__What the task requires__. In the committee testimony on electoral reform, what does the speaker say Canada's problem is?

__Text provided__.
<<<<
Thank you, Mr. Chair.
Thank you to the members of the committee for inviting me to speak this afternoon. I'm honoured to be here.
My presentation is in two parts: first, a question, and second, in the written part of my submission, I've expanded on the brief I submitted earlier. In both parts I will find myself departing from the consensus to which Professor Bickerton referred.
My question is the following: What is the problem that electoral reform is designed to fix? It is a basic question that comes before questions of detail and implementation. I expect you've heard it asked before as you've moved day after day across the country. Judging by the critics of our current voting system and by the terms of reference of this committee, the problem lies with democracy. The current single member plurality system is undemocratic, or at least seriously deficient in its democratic qualities. I want to suggest that our problem in Canada is not with our democracy but with our politics.
“What is the difference”, you may ask, “aren't they related?” Yes, of course they are, and the origins of both can be traced to ancient Greece, but they are not the same thing. Democracy is a condition, a system, a state of things, whereas politics is an art, the “art of the possible”, to quote a famous book by Canadian political scientist James Eayrs. It is a thing in itself, not a subsidiary aspect of something else, such as democracy. This is also true of liberty and representative government. They too are things in themselves and are not necessarily aspects of democracy.
Politics is not practised in all systems. It is not practised in dictatorships, for example, or tyrannies, or absolute monarchies, or oligarchies, because the essence of politics is that it accepts the existence of different truths and therefore of the need for conciliation and deliberation. It's not the best means of achieving a pure ideal untouched by compromise, if that's what you're after, nor of pursuing one's own interests regardless of the interests of others. It's messy, even grubby. Politics in this sense is at the foundation of our public life. Really, it's a precondition of democracy.
Somehow we have managed to lose sight of this in recent years. Instead of seeing politics as one of the most honourable of human activities, many people regard it as a necessary evil, or even an unnecessary evil. On the one hand, many seem to think of politics purely in terms of partisanship. On the other hand, many regard politics, politicians, and government as problems in themselves. They turn to various forms of anti-politics. People speak of “mere politics”, implying that other activities, business being a prime example, are far more important. We see an extreme form of this in the current presidential election in the United States, where the rejection of politics and the civility it entails is made explicit at a high level in a way I've not seen on this continent in my lifetime.
Happily, civility has not disappeared from Canadian public life. I'm not sure why this is so. It may have something to do with culture. Canadians are so nice; when we are not apologizing to people, we are thanking them. It also has to do with our history. We never broke sharply with the mother country, as did the American colonies, creating something entirely new that thereafter could be used to justify various positions that claim to speak for the people. Instead, Canada evolved from colony to independent nationhood. Even this we did in so muddled a manner that even yet we continue to have ties in the form of a common monarch, whose children can evoke the kinds of sentiment that politicians could wish for, as we have seen in the past 10 days.
The continued existence of a monarch also means that in our democracy it is difficult to speak unreservedly of popular sovereignty. The crown is part of our Constitution. Arguably, in Canada, it would be more accurate to speak of parliamentary sovereignty rather than popular sovereignty, but this too has been limited since 1982 by the Charter of Rights and Freedoms. As Canadian historian William Kilbourn once wrote that Canadians are “a people of the law rather than the prophets.”
>>>>
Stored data
<<<<
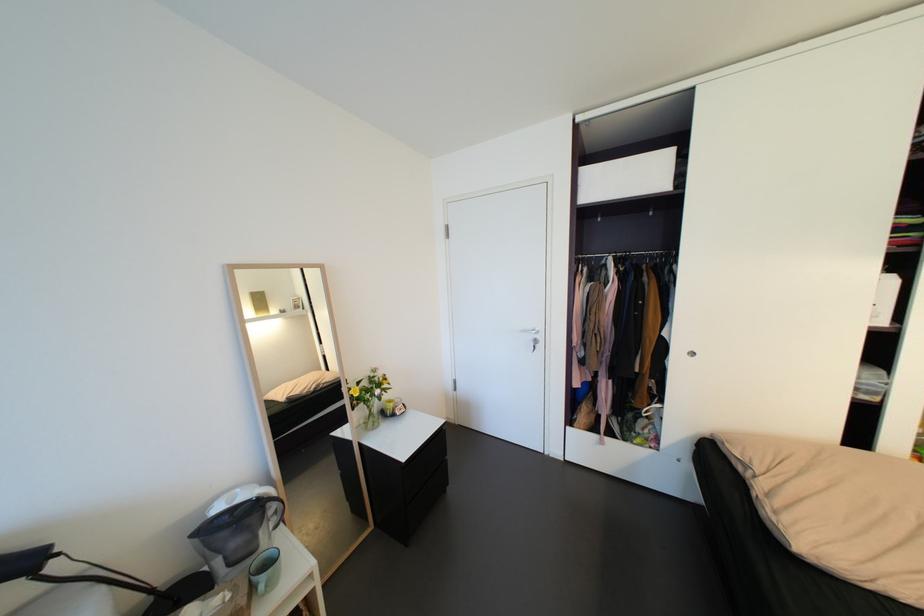
Where is `white storage box`? white storage box is located at coordinates (884, 300).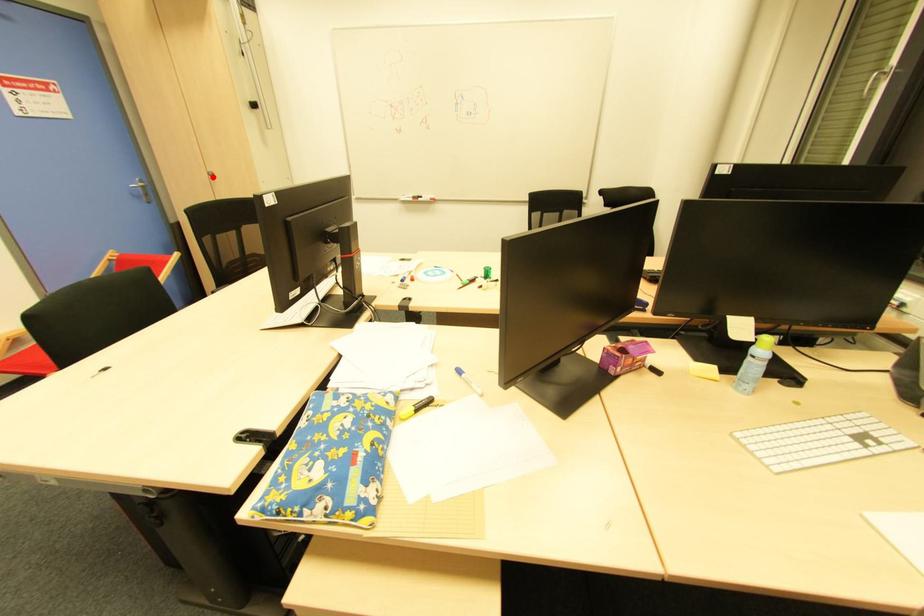
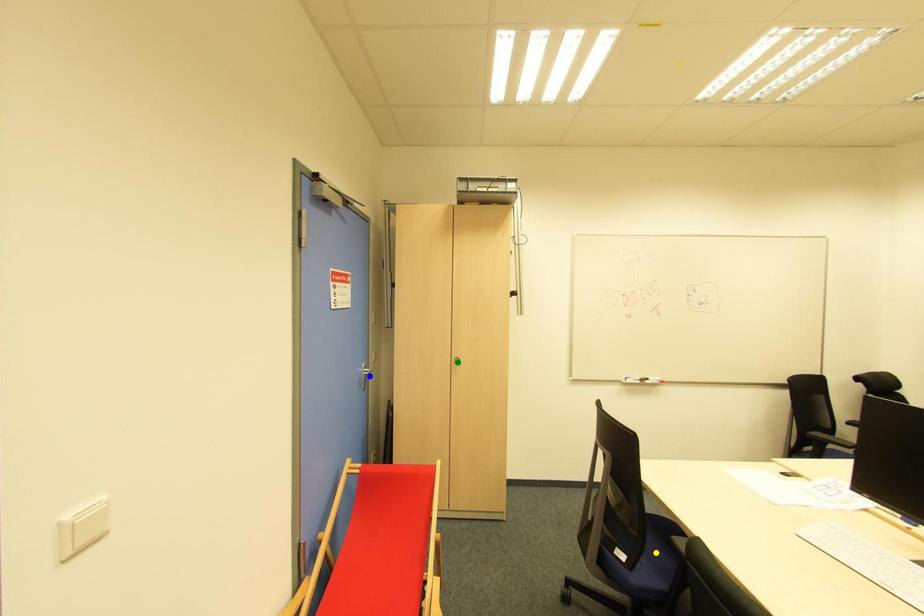
Question: I am providing you with two images of the same scene from different viewpoints. A red point is marked on the first image. You are given multiple points on the second image. Can you choose the point in image 2 that corresponds to the point in image 1?

Choices:
 (A) green point
 (B) yellow point
 (C) blue point

Answer: (A)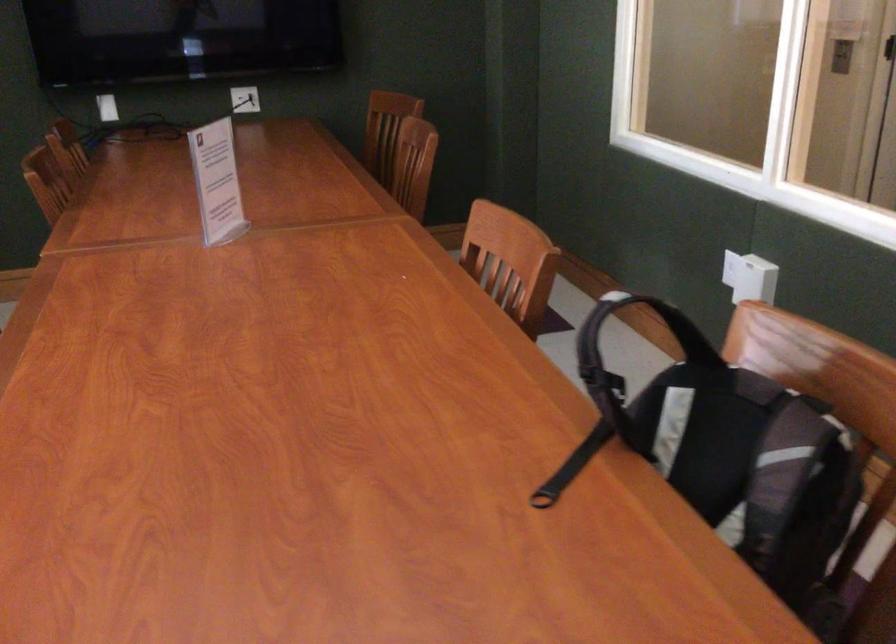
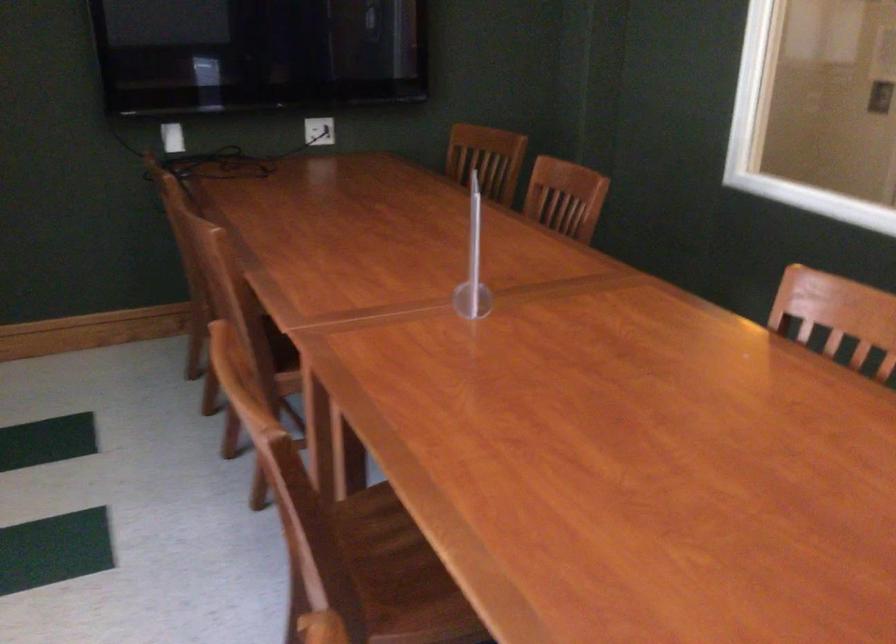
Where in the second image is the point corresponding to (510,242) from the first image?

(841, 313)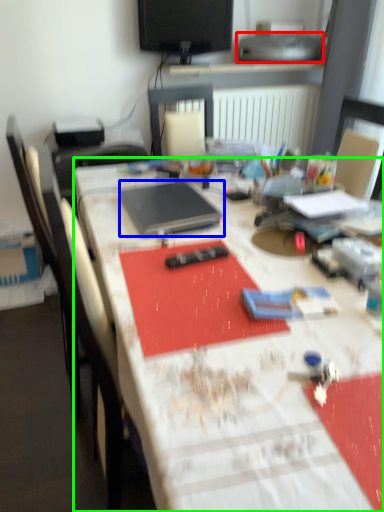
Question: Estimate the real-world distances between objects in this image. Which object is farther from printer (highlighted by a red box), laptop (highlighted by a blue box) or desk (highlighted by a green box)?

Choices:
 (A) laptop
 (B) desk

Answer: (B)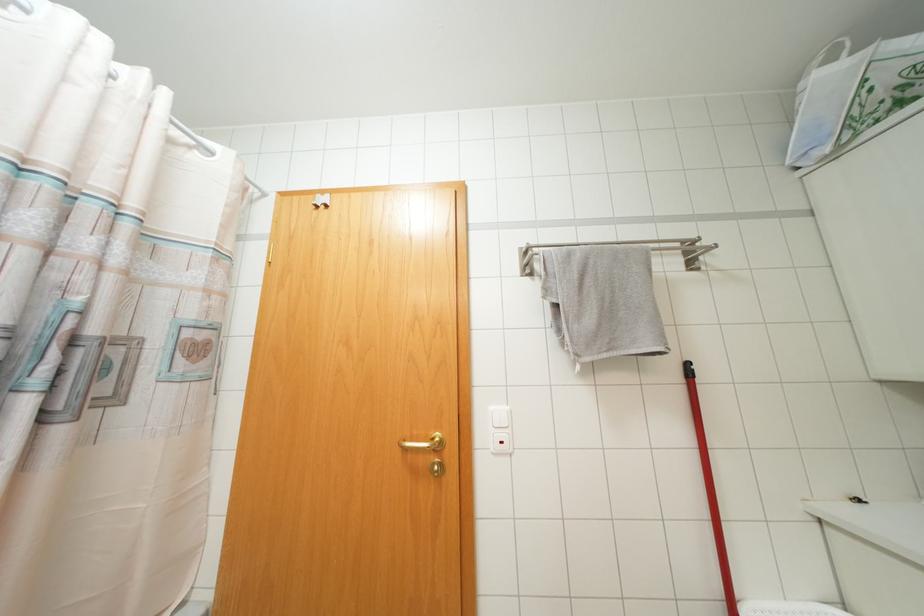
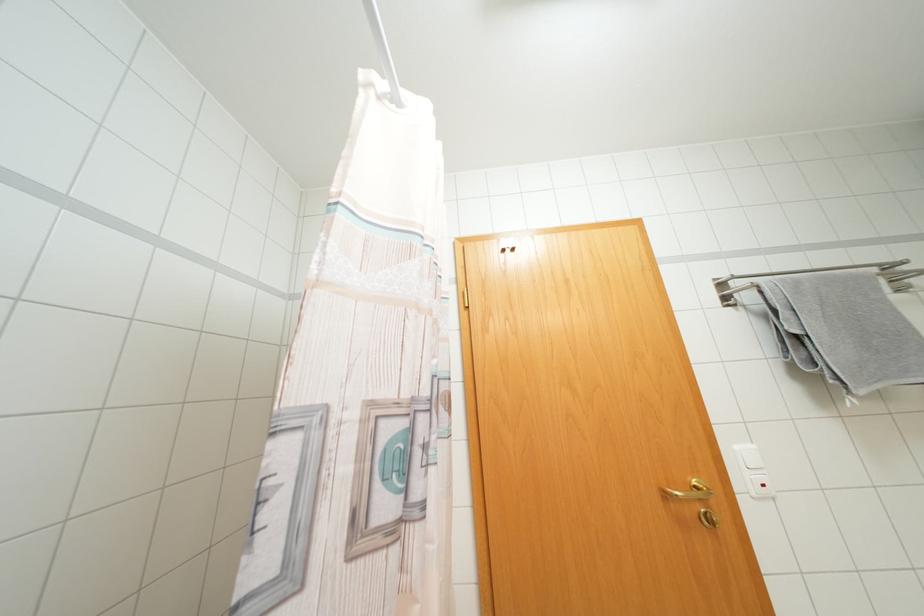
The point at (604, 355) is marked in the first image. Where is the corresponding point in the second image?

(877, 386)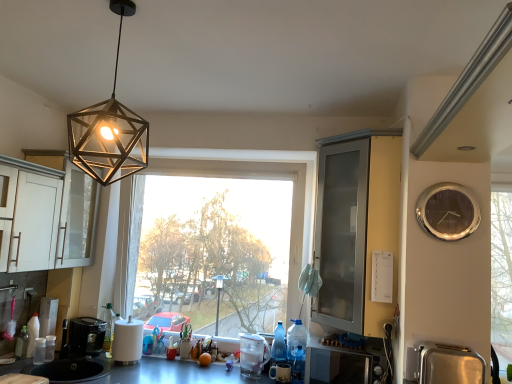
Question: Is silver metallic clock at right smaller than metallic hexagonal light fixture at upper center?

Choices:
 (A) yes
 (B) no

Answer: (A)

Question: Can you confirm if silver metallic clock at right is positioned to the right of metallic hexagonal light fixture at upper center?

Choices:
 (A) no
 (B) yes

Answer: (B)

Question: Can you confirm if silver metallic clock at right is wider than metallic hexagonal light fixture at upper center?

Choices:
 (A) no
 (B) yes

Answer: (A)

Question: From a real-world perspective, does silver metallic clock at right stand above metallic hexagonal light fixture at upper center?

Choices:
 (A) yes
 (B) no

Answer: (B)

Question: Is silver metallic clock at right aimed at metallic hexagonal light fixture at upper center?

Choices:
 (A) yes
 (B) no

Answer: (B)

Question: In the image, is clear plastic blender at center, placed as the third appliance when sorted from front to back, positioned in front of or behind translucent blue bottle at lower center, the 1th bottle viewed from the right?

Choices:
 (A) behind
 (B) front

Answer: (A)

Question: Considering the positions of clear plastic blender at center, which is counted as the 3th appliance, starting from the right, and translucent blue bottle at lower center, the 1th bottle viewed from the right, in the image, is clear plastic blender at center, which is counted as the 3th appliance, starting from the right, taller or shorter than translucent blue bottle at lower center, the 1th bottle viewed from the right,?

Choices:
 (A) short
 (B) tall

Answer: (B)

Question: Does point (243, 337) appear closer or farther from the camera than point (295, 349)?

Choices:
 (A) closer
 (B) farther

Answer: (B)

Question: Considering the relative positions of clear plastic blender at center, which is the 2th appliance from back to front, and translucent blue bottle at lower center, acting as the second bottle starting from the back, in the image provided, is clear plastic blender at center, which is the 2th appliance from back to front, to the left or to the right of translucent blue bottle at lower center, acting as the second bottle starting from the back,?

Choices:
 (A) left
 (B) right

Answer: (A)

Question: In terms of width, does clear glass cabinet at right look wider or thinner when compared to metallic gray countertop at lower center?

Choices:
 (A) thin
 (B) wide

Answer: (A)

Question: From the image's perspective, is clear glass cabinet at right located above or below metallic gray countertop at lower center?

Choices:
 (A) above
 (B) below

Answer: (A)

Question: Is point (342, 226) closer or farther from the camera than point (212, 365)?

Choices:
 (A) farther
 (B) closer

Answer: (B)

Question: Looking at the image, does clear glass cabinet at right seem bigger or smaller compared to metallic gray countertop at lower center?

Choices:
 (A) small
 (B) big

Answer: (A)

Question: From a real-world perspective, is metallic hexagonal light fixture at upper center positioned above or below metallic gray countertop at lower center?

Choices:
 (A) below
 (B) above

Answer: (B)

Question: In the image, is metallic hexagonal light fixture at upper center positioned in front of or behind metallic gray countertop at lower center?

Choices:
 (A) behind
 (B) front

Answer: (B)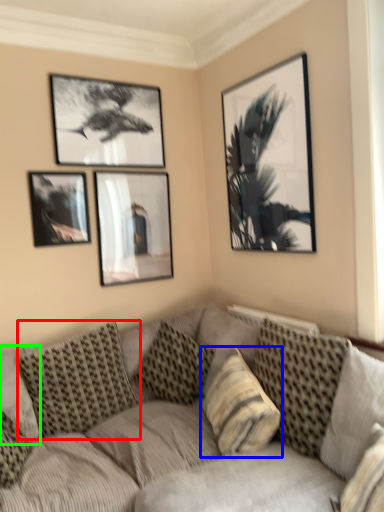
Question: Estimate the real-world distances between objects in this image. Which object is closer to pillow (highlighted by a red box), pillow (highlighted by a blue box) or pillow (highlighted by a green box)?

Choices:
 (A) pillow
 (B) pillow

Answer: (B)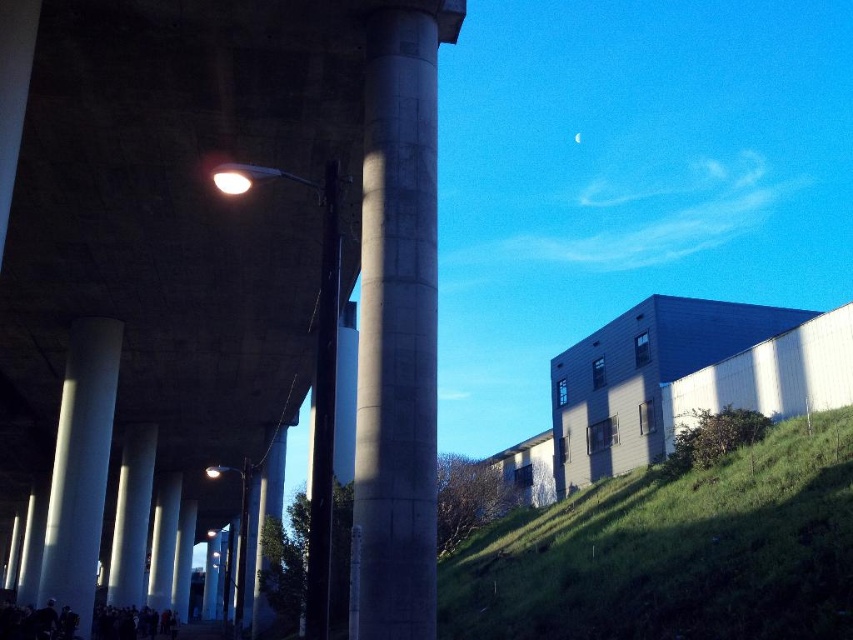
You are a painter needing to decide which object to paint first. If you want to paint the narrower object first, which one should you choose between the concrete at center and the black glossy pole at center?

The concrete at center is thinner than the black glossy pole at center, so you should paint the concrete at center first since it is narrower.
>>>>
__Solution to this problem__. The problem in Canada is not with our democracy but with our politics.